* start Material provided *
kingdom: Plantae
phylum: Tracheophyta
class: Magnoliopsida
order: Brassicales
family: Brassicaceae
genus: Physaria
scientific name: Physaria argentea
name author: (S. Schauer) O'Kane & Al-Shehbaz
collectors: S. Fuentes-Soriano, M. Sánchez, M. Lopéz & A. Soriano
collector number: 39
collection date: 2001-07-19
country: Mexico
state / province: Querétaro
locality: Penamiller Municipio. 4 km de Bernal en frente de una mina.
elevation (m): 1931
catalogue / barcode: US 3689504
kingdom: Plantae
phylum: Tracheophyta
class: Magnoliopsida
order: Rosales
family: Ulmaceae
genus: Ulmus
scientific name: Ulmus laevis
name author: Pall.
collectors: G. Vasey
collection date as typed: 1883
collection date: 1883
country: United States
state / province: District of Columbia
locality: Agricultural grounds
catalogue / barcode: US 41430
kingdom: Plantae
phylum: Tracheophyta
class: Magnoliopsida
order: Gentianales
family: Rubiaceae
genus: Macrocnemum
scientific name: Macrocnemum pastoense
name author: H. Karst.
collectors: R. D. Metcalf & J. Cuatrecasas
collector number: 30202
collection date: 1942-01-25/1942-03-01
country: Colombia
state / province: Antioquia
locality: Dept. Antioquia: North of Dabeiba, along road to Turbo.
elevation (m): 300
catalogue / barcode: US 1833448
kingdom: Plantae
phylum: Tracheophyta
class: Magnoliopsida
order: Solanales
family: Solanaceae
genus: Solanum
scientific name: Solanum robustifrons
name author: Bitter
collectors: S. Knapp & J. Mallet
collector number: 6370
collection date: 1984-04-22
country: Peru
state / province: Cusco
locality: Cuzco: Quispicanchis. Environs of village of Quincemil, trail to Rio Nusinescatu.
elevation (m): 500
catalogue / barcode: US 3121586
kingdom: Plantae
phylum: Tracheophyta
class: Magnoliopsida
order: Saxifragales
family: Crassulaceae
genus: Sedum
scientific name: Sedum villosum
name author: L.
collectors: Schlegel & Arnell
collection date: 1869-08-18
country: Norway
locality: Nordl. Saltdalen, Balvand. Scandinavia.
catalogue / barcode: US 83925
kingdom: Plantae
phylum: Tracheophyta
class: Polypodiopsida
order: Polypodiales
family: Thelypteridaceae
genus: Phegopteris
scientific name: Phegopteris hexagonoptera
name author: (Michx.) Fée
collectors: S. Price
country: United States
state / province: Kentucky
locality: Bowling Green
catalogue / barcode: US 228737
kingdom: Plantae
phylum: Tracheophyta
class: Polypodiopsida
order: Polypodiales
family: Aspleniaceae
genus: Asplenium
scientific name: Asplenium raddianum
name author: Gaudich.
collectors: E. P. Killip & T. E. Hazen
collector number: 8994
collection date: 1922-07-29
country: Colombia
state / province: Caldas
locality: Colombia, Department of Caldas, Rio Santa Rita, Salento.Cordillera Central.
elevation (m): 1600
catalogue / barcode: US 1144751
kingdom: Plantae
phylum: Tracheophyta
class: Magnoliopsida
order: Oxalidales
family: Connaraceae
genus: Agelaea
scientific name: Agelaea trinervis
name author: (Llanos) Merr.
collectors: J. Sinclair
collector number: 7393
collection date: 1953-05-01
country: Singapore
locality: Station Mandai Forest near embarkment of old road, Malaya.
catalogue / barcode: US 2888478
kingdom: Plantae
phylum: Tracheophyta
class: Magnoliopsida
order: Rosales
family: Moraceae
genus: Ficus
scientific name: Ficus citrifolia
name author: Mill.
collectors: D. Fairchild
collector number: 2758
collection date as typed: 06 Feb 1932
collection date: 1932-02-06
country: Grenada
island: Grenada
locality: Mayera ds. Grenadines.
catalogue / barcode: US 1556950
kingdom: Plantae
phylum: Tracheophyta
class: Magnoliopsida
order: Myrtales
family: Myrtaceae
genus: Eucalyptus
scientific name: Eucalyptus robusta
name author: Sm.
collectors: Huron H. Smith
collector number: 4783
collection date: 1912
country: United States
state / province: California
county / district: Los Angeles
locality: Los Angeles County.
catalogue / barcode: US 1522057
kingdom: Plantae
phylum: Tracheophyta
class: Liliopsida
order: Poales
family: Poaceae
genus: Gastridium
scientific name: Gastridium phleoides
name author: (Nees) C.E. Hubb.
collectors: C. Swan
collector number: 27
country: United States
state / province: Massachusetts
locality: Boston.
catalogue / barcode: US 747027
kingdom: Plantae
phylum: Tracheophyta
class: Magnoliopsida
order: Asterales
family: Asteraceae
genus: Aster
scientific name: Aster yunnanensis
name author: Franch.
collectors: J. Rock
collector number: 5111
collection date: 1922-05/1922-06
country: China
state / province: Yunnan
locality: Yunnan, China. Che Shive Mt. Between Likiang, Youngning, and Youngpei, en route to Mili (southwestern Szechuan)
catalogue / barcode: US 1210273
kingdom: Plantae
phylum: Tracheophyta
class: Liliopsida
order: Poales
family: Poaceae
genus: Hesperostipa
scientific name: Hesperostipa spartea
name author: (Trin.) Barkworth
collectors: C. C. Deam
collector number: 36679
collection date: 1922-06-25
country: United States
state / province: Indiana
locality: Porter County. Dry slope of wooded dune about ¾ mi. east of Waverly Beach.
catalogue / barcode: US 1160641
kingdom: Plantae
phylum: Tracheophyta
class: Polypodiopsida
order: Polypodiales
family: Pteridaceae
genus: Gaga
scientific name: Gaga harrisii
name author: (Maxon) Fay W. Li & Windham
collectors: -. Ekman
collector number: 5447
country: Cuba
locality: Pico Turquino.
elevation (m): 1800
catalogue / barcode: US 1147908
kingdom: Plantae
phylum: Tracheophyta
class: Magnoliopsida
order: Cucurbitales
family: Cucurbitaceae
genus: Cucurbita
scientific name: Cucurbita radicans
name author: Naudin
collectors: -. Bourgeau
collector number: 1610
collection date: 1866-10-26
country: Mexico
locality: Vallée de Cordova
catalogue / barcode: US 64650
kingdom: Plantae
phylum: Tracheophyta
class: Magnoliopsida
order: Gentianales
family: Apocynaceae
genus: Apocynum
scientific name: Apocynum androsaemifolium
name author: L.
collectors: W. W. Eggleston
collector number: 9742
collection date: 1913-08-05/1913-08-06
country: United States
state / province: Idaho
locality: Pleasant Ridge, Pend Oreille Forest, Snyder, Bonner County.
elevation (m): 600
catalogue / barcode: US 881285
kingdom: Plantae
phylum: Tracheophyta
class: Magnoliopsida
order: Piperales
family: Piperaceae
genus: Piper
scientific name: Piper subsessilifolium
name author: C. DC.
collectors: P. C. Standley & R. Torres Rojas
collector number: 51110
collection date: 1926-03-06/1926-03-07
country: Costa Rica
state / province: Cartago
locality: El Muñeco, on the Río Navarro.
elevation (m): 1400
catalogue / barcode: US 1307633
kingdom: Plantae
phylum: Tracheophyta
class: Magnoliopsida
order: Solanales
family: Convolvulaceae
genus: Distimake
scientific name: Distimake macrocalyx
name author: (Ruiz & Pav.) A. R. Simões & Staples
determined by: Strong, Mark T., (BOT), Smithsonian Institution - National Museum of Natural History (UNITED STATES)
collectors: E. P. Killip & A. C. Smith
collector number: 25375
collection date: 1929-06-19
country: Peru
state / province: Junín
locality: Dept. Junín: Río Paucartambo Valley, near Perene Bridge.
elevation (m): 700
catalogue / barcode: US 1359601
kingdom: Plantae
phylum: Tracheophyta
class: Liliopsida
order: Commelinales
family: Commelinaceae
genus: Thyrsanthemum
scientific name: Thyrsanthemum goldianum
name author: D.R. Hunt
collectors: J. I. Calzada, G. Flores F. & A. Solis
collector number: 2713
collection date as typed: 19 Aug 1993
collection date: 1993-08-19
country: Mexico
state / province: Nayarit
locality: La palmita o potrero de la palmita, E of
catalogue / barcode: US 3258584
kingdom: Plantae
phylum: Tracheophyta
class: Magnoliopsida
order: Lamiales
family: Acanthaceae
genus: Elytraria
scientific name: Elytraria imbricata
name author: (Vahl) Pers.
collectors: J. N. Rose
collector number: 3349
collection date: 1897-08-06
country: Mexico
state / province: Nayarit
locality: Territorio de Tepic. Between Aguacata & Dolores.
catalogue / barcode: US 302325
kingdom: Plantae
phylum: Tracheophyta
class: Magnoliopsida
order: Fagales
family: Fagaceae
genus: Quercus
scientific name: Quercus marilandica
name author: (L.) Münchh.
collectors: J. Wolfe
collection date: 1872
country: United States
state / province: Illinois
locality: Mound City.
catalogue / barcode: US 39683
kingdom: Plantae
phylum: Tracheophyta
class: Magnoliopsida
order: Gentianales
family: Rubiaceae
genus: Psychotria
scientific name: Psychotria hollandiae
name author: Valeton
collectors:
* end Material provided *
* [Objective]: Starting at the line that contains "genus: Macrocnemum" and ending at the line that contains "genus: Solanum", rewrite those lines with "collectors" changed to "collected by" and nothing else altered.

* [Result for this task]:
genus: Macrocnemum
scientific name: Macrocnemum pastoense
name author: H. Karst.
collected by: R. D. Metcalf & J. Cuatrecasas
collector number: 30202
collection date: 1942-01-25/1942-03-01
country: Colombia
state / province: Antioquia
locality: Dept. Antioquia: North of Dabeiba, along road to Turbo.
elevation (m): 300
catalogue / barcode: US 1833448
kingdom: Plantae
phylum: Tracheophyta
class: Magnoliopsida
order: Solanales
family: Solanaceae
genus: Solanum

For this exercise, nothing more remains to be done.